++++ Data provided ++++
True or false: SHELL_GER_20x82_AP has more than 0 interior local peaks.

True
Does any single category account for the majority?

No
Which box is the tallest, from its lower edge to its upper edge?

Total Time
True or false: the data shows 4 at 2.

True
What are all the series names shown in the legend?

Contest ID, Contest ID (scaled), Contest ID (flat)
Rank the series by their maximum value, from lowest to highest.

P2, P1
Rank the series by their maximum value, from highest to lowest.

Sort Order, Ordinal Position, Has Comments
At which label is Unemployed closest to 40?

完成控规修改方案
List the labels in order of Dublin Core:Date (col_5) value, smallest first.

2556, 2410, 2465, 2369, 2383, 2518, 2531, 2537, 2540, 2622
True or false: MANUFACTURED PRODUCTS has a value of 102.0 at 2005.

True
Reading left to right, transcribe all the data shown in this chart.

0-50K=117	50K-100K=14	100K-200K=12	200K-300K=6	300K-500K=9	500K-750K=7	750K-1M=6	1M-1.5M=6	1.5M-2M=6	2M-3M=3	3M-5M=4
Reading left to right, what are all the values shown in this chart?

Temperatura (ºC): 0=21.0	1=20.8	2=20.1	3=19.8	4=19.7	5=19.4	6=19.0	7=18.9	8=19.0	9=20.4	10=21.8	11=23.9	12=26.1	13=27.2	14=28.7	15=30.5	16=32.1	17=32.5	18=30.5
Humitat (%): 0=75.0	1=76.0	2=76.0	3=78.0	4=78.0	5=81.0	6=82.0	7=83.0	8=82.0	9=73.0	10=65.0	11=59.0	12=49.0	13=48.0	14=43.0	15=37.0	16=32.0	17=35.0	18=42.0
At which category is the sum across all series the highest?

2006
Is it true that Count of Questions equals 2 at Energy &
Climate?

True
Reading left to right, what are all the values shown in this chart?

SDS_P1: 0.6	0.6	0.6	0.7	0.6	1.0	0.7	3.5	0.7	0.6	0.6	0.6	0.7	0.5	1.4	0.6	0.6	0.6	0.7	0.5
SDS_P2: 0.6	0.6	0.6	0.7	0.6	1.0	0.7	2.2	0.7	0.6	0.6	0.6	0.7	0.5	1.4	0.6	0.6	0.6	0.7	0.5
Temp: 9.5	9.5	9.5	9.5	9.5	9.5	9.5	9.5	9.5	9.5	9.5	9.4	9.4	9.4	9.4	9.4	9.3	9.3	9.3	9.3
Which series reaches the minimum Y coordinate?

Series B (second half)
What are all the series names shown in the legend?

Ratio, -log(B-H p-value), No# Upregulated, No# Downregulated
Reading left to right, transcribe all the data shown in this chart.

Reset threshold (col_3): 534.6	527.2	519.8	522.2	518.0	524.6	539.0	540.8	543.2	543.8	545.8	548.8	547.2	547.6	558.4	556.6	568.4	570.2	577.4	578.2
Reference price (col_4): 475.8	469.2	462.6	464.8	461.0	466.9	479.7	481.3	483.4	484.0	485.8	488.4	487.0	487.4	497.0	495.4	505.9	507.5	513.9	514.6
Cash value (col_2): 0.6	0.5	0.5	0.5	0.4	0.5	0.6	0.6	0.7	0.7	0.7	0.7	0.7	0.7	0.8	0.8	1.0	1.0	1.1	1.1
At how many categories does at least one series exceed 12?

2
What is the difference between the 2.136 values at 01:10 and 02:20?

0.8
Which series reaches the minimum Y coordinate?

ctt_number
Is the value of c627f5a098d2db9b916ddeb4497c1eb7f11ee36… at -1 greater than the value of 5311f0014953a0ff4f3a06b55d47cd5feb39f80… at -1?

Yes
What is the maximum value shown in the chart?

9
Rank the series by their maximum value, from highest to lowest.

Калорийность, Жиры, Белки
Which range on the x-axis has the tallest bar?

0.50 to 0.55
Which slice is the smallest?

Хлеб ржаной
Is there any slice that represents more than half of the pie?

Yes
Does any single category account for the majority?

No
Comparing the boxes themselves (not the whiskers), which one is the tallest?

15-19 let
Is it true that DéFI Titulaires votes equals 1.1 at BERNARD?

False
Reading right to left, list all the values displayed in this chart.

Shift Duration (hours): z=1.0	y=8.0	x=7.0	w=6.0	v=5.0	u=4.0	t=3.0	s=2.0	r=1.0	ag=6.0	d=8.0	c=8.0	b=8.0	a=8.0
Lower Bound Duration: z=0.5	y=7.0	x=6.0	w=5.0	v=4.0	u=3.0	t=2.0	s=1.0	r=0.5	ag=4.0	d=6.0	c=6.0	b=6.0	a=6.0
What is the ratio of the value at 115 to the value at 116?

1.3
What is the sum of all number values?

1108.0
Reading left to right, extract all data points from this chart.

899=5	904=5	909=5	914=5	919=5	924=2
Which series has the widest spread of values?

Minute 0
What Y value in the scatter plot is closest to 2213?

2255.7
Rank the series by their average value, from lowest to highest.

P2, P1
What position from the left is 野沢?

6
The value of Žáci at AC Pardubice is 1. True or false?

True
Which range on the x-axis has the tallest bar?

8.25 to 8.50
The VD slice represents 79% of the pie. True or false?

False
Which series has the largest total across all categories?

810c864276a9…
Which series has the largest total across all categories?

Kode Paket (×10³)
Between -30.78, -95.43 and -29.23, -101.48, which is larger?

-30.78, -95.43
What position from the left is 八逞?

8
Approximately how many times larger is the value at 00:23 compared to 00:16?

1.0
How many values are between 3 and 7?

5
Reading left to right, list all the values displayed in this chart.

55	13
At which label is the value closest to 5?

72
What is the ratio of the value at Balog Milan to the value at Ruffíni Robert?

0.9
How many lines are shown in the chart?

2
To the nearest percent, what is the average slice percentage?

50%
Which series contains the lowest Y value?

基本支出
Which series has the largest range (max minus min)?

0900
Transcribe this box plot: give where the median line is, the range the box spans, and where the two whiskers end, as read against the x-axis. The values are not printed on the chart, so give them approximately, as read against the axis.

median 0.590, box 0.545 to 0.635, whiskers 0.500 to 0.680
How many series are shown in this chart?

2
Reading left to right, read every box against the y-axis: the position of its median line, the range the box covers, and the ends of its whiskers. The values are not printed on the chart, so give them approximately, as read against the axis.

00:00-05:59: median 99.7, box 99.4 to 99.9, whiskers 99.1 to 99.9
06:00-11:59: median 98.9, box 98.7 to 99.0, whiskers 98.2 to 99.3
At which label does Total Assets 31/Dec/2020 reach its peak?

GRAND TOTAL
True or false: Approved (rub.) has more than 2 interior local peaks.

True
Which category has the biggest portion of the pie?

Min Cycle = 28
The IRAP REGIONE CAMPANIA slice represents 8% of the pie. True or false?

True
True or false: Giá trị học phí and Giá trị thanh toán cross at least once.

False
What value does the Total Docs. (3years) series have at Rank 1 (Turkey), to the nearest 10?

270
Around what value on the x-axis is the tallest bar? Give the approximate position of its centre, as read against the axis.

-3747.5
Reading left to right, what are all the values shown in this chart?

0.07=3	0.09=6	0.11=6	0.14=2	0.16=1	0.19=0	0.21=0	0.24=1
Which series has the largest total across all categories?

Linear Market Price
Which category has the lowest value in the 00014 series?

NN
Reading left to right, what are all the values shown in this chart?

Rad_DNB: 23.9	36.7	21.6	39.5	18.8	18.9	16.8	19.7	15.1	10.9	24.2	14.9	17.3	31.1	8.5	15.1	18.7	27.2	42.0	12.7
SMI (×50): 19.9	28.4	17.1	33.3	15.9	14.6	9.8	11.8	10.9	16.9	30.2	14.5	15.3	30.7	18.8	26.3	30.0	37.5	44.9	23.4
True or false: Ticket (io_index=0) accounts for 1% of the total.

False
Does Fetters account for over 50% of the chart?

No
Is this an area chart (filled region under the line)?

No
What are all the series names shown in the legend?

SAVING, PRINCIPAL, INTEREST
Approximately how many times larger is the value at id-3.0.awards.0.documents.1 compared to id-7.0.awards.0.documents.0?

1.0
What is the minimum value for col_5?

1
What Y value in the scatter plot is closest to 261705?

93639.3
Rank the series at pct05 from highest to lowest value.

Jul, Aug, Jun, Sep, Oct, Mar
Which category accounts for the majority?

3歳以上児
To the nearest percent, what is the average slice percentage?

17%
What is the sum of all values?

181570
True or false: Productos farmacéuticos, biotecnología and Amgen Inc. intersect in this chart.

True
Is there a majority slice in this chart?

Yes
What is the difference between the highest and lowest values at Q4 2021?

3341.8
++++
### [Assignment]
Show every line of the records that contains the word "printed", counting only matches with the same capitalization.

### [Answer box]
Transcribe this box plot: give where the median line is, the range the box spans, and where the two whiskers end, as read against the x-axis. The values are not printed on the chart, so give them approximately, as read against the axis.
Reading left to right, read every box against the y-axis: the position of its median line, the range the box covers, and the ends of its whiskers. The values are not printed on the chart, so give them approximately, as read against the axis.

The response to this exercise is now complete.